Quand a été réalisée Berthe Morisot avec un manchon ?
L'œuvre date d'environ 1871-1872, pendant la période de transition de Manet vers l'impressionnisme. Elle reflète les expérimentations stylistiques de l'artiste au début des années 1870. Aucune date précise n'est documentée, mais elle coïncide avec les premières expositions impressionnistes.
Où peut-on voir Berthe Morisot avec un manchon aujourd'hui ?

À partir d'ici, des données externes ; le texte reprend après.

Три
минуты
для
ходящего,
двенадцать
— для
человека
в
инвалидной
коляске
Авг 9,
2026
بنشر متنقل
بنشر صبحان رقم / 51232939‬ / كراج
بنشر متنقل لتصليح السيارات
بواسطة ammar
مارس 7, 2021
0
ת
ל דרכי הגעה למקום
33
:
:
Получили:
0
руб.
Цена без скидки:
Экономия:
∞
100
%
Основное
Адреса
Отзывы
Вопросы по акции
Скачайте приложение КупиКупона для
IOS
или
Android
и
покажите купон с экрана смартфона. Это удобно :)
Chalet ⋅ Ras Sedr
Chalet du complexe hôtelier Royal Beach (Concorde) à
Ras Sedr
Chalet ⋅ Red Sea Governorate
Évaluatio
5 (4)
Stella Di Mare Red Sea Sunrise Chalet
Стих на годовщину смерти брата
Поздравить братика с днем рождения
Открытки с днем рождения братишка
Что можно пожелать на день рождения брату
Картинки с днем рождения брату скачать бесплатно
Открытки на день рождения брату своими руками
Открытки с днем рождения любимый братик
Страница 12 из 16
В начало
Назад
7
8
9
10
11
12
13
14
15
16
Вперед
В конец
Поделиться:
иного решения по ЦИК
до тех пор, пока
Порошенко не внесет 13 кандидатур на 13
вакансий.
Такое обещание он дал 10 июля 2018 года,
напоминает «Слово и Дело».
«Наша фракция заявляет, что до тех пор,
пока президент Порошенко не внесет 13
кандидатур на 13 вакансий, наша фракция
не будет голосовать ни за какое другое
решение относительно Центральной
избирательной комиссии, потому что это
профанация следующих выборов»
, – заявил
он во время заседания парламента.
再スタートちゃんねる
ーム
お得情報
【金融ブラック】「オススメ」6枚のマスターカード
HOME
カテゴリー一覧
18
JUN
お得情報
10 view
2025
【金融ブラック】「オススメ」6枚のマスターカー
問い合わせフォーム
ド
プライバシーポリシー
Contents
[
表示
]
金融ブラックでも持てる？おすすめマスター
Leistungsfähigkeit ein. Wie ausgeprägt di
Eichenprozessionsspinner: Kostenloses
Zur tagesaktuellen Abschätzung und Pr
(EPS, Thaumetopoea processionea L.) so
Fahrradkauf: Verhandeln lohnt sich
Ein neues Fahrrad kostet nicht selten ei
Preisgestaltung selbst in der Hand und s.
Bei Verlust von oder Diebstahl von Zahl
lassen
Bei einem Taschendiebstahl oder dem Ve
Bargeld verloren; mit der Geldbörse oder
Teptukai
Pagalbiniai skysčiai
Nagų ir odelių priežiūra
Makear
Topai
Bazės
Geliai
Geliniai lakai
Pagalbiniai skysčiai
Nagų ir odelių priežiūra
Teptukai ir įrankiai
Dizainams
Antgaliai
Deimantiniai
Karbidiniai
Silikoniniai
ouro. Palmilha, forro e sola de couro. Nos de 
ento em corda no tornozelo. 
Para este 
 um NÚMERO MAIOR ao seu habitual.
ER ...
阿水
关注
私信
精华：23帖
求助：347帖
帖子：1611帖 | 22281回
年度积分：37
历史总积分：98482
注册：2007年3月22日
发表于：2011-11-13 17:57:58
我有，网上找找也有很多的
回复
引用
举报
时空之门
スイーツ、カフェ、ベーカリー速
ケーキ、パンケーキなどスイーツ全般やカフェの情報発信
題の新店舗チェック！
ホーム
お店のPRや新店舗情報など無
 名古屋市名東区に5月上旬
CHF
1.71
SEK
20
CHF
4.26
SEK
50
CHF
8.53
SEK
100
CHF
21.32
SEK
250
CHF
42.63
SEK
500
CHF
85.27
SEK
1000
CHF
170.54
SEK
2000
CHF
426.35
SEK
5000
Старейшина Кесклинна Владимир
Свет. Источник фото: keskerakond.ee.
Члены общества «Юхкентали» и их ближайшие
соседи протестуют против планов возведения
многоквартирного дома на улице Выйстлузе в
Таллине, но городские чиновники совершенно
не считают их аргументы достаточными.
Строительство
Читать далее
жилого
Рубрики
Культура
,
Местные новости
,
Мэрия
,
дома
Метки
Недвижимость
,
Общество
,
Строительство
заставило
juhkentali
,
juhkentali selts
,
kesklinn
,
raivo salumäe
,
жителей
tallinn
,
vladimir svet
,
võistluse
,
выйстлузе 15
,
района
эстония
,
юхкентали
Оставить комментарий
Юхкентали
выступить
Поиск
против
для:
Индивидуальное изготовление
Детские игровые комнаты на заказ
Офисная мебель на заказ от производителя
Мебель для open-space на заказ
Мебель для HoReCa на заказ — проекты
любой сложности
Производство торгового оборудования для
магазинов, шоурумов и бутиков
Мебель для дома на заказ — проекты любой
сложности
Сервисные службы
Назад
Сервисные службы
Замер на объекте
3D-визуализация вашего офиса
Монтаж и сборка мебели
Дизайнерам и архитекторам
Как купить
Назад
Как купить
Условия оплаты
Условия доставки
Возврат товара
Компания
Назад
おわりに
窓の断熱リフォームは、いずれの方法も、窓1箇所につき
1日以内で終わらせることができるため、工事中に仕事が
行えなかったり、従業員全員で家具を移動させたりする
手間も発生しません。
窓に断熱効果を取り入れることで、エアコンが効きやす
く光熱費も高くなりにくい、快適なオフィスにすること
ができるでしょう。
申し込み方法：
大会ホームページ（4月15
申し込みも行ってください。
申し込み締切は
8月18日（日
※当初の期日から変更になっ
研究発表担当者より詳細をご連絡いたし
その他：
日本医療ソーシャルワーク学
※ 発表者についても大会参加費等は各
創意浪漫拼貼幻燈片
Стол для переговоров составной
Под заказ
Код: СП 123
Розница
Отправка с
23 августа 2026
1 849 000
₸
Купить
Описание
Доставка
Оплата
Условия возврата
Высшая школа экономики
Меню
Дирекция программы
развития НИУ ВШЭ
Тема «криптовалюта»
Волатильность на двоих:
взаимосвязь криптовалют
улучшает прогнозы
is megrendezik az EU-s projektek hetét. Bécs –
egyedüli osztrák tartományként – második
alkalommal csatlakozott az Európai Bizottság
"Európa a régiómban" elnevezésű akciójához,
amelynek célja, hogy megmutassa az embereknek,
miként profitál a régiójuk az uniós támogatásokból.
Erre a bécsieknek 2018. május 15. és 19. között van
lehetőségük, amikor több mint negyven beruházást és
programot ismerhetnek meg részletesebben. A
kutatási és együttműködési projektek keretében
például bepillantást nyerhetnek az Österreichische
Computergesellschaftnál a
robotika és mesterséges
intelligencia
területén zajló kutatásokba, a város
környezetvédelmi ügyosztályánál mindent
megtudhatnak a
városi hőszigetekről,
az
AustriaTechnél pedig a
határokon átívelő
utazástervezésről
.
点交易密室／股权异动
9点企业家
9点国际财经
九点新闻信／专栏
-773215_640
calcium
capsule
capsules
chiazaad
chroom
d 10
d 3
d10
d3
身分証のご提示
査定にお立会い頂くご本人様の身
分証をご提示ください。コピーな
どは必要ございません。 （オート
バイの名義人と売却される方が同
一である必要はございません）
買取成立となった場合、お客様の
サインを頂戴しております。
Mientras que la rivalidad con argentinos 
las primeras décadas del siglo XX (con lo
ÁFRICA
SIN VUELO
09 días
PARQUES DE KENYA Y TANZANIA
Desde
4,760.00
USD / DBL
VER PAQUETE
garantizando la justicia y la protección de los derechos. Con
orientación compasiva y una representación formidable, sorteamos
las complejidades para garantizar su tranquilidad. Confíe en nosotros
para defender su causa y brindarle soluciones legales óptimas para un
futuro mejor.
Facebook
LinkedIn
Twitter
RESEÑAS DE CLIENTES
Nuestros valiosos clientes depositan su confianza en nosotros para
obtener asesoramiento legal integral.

Le tableau est conservé au Cleveland Museum of Art aux États-Unis. Il fait partie de la collection permanente du musée depuis 1949. Les visiteurs peuvent l'admirer dans la section dédiée à l'art européen du XIXe siècle.
Quel est le sujet de Berthe Morisot avec un manchon ?
Il s'agit d'un portrait en buste de Berthe Morisot, une peintre impressionniste, tenant un manchon de fourrure. L'œuvre met en valeur son expression contemplative et son élégance vestimentaire. Bien que non documenté iconographiquement, elle évoque l'intimité et la modernité féminine.
Pourquoi Berthe Morisot avec un manchon est-elle importante ?
Cette peinture illustre les liens entre Manet et les impressionnistes, préfigurant le mouvement par ses touches libres et sa lumière naturelle. Elle met en lumière le rôle de Berthe Morisot comme muse et artiste. Son influence persiste dans les études sur l'art féminin et la modernité picturale du XIXe siècle.